Die Portlage folgt vor allem der Vene, der Therapie und dem Alltag
- Der klassische Port liegt meist im oberen Brustbereich, etwas unterhalb des Schlüsselbeins.
- Die Kammer sitzt unter der Haut, der Katheter führt in eine große, herznahe Vene.
- Der Eingriff erfolgt häufig ambulant in örtlicher Betäubung und dauert oft 20 bis 60 Minuten.
- Ein Port schont Armvenen und reduziert das Risiko schmerzhafter Mehrfachpunktionen.
- Wenn der Brustbereich ungeeignet ist, kann ein Armport eine sinnvolle Alternative sein.
- Nach dem Einsetzen sind Schonung, Wundbeobachtung und geschultes Personal bei der Versorgung entscheidend.
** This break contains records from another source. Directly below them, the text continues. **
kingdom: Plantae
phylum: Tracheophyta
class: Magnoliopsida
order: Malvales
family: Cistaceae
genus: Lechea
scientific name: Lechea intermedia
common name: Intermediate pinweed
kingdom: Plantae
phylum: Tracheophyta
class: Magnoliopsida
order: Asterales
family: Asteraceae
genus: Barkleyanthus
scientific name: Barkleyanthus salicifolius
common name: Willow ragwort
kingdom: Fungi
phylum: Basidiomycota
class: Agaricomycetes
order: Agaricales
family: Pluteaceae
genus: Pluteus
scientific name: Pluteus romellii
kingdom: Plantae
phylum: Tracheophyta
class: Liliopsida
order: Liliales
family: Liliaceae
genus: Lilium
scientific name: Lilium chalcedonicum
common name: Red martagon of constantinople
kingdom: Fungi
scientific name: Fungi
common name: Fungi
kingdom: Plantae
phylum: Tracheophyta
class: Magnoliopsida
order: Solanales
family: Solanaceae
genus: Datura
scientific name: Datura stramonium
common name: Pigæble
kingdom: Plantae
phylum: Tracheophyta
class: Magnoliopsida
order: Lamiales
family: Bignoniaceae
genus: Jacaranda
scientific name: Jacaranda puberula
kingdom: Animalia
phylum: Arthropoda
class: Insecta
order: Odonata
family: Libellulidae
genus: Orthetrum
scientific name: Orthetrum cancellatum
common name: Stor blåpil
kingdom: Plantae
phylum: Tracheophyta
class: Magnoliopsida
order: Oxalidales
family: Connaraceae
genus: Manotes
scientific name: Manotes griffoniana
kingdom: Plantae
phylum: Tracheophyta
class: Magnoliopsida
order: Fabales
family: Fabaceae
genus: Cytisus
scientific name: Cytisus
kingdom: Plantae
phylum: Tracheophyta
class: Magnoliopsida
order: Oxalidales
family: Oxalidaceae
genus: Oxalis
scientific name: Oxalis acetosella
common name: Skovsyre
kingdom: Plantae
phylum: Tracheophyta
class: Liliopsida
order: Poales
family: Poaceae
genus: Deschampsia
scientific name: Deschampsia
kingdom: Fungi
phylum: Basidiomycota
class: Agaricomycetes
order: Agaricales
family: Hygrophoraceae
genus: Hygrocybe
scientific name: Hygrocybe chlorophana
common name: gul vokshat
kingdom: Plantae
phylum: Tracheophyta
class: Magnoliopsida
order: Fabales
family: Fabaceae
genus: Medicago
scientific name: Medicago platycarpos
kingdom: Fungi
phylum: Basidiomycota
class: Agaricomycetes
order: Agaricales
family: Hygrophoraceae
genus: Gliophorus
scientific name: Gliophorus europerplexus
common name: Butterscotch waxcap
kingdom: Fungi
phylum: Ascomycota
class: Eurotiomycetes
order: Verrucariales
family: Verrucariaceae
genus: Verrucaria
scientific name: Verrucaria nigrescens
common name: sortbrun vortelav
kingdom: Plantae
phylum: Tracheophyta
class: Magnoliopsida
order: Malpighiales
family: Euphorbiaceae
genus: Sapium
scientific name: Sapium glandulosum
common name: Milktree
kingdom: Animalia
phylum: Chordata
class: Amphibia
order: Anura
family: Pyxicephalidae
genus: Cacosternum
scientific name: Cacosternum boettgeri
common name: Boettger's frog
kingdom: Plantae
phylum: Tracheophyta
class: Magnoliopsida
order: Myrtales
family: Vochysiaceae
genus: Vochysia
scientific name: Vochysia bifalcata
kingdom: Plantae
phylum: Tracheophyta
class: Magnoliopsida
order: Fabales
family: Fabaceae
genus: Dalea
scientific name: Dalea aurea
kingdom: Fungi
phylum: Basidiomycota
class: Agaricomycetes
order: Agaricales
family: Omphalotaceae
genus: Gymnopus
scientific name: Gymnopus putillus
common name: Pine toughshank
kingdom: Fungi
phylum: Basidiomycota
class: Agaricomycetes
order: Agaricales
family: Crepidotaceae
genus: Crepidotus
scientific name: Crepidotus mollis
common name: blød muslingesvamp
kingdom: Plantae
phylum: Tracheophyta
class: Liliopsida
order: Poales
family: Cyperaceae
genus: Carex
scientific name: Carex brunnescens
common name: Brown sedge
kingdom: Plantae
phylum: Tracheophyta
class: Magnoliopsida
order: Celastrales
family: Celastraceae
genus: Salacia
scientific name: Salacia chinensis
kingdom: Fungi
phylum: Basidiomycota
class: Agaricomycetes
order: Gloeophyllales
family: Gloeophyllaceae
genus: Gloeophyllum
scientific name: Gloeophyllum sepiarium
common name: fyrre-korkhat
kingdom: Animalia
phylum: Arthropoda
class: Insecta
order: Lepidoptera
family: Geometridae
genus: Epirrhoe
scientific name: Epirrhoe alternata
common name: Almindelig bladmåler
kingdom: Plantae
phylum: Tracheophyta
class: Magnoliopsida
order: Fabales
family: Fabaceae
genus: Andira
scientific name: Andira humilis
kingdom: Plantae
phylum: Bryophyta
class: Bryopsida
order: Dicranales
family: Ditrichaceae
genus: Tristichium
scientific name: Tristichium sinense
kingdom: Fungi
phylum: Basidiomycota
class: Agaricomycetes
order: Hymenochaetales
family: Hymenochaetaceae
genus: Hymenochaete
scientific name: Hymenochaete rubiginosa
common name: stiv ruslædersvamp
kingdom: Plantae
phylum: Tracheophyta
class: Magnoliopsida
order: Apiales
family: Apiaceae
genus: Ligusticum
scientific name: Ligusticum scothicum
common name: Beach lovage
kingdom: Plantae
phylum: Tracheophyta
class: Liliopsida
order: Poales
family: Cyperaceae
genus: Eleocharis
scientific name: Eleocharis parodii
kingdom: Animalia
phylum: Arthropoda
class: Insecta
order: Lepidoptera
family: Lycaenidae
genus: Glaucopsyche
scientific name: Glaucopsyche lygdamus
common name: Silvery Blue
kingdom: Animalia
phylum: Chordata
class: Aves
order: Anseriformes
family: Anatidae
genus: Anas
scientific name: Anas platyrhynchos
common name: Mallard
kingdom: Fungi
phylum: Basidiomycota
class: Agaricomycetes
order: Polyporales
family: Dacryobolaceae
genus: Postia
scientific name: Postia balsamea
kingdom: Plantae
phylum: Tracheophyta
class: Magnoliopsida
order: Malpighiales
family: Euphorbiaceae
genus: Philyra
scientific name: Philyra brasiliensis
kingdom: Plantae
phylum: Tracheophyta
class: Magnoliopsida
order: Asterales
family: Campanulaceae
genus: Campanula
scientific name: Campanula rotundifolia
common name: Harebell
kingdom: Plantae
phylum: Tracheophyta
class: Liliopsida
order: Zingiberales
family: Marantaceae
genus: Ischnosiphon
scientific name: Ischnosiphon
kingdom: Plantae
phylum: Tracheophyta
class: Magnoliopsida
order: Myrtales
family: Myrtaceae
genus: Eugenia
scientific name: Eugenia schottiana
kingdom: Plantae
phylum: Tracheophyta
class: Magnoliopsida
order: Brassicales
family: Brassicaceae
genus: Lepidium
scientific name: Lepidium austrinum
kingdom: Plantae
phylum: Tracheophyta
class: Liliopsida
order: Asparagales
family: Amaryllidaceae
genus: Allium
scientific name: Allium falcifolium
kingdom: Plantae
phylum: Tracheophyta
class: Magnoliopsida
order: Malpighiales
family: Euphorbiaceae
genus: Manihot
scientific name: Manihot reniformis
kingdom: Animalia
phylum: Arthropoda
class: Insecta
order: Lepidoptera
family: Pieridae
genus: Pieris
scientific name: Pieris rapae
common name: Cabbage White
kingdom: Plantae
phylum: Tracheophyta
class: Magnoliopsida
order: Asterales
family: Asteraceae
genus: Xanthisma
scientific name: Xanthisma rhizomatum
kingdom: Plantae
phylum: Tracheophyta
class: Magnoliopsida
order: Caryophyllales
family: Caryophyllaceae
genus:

So liegt ein Port in der Regel
Der klassische venöse Port besteht aus einer kleinen Kammer unter der Haut und einem dünnen Katheter, der in eine große Vene mit Nähe zum Herzen führt. Am häufigsten liegt die Kammer im oberen Brustbereich, etwas unterhalb des Schlüsselbeins; von außen sieht man meist nur eine kleine Erhebung, die sich ertasten lässt. Ich halte diese Position für sinnvoll, weil sie gut zugänglich ist, die Armvenen schont und im Alltag meist wenig stört.
Wichtig ist: Nicht nur die sichtbare Stelle zählt, sondern auch der Verlauf im Körper. Die Katheterspitze liegt zentral in einer herznahen Vene, damit Medikamente rasch im Blutstrom verteilt werden und die Vene an der Einstichstelle nicht unnötig gereizt wird.
Gerade dieser Aufbau macht den Port für längere Krebstherapien so praktisch, und deshalb lohnt sich der Blick auf den eigentlichen Eingriff.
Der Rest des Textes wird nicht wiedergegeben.